The team of Penn State chemists and chemical engineers say the package, called FamClash, can reliably predict the activity of 'hybrid' enzymes, i.e. those made by joining together similar enzymes from two different organisms. This is a common approach when trying to develop enzymes that work in unnatural conditions, such as low or high temperatures and acidic environments.
The researchers report in the online issue of the Proceedings of the National Academy of Sciences that FamClash can identify incompatible structures in the hybrid enzymes and recommends ways in which the molecules can be engineered to bypass them.
"We have worked out ways to make libraries of novel enzymes by splicing proteins together," said Alexander Horswill, postdoctoral fellow in chemistry at Penn State. "We wanted to know how active the new enzymes would be compared to the wild type."
The software is expected to find early applications in industrial processes, which use enzymes when reactions are too slow or too expensive to carry out without a catalytic boost. But there is no barrier to using the software in other applications such as rational drug design.

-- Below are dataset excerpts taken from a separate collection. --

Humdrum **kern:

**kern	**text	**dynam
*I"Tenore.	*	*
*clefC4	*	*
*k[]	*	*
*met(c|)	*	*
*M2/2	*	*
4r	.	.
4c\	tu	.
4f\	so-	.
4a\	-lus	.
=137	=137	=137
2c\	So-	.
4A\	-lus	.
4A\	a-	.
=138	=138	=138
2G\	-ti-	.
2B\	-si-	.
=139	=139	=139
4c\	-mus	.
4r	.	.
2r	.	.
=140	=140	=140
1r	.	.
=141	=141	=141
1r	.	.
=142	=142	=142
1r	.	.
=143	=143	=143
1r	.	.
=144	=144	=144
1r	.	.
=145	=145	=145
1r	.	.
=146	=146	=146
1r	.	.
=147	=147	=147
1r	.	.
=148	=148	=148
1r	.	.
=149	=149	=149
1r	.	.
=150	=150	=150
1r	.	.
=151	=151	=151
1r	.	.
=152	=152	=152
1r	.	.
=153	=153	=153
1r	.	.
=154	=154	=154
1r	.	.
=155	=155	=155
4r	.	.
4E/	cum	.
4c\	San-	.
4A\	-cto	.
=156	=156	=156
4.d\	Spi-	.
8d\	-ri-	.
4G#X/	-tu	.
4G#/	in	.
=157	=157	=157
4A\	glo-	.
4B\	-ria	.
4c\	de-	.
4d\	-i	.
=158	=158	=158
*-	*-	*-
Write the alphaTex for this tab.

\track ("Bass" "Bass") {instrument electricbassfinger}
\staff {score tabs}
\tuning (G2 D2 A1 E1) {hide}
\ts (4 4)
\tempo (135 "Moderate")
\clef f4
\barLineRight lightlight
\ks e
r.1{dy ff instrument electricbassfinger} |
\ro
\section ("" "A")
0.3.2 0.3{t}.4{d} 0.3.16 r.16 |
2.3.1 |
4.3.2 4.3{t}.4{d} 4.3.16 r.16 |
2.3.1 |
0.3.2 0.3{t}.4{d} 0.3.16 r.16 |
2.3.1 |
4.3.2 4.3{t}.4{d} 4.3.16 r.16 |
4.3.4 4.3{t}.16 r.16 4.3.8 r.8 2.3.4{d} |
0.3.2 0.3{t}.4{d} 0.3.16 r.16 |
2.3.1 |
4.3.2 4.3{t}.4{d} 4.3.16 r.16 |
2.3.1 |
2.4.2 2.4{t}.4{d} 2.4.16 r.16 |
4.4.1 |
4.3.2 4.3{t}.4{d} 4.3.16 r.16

In the PNAS study, the researchers used enzymes from Escherichia coli and Bacillus subtilis, two common bacteria. Both produce forms of dihydrofolate reductases or DHFR that are 44 per cent identical at the protein level. They first had the computer programme generate all the hybrids that could be formed from then looked at each combination in each hybrid for pair clashes.
The hybrid combinations were then ranked for predicted enzyme activity based on the number of clashes present.
"It is very helpful to experimentalists to know where introduced crossovers will produce high activity," says Horswill. "The long-term goal is to engineer enzymes for specific functions," he added.